▶ [Your objective]:
Write out the listing below word for word.

▶ [Source data]:

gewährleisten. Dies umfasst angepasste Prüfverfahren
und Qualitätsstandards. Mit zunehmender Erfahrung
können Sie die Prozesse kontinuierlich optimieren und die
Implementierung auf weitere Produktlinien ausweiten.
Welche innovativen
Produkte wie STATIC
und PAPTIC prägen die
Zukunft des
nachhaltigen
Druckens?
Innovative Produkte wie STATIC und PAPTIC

▶ [Answer box]:
gewährleisten. Dies umfasst angepasste Prüfverfahren
und Qualitätsstandards. Mit zunehmender Erfahrung
können Sie die Prozesse kontinuierlich optimieren und die
Implementierung auf weitere Produktlinien ausweiten.
Welche innovativen
Produkte wie STATIC
und PAPTIC prägen die
Zukunft des
nachhaltigen
Druckens?
Innovative Produkte wie STATIC und PAPTIC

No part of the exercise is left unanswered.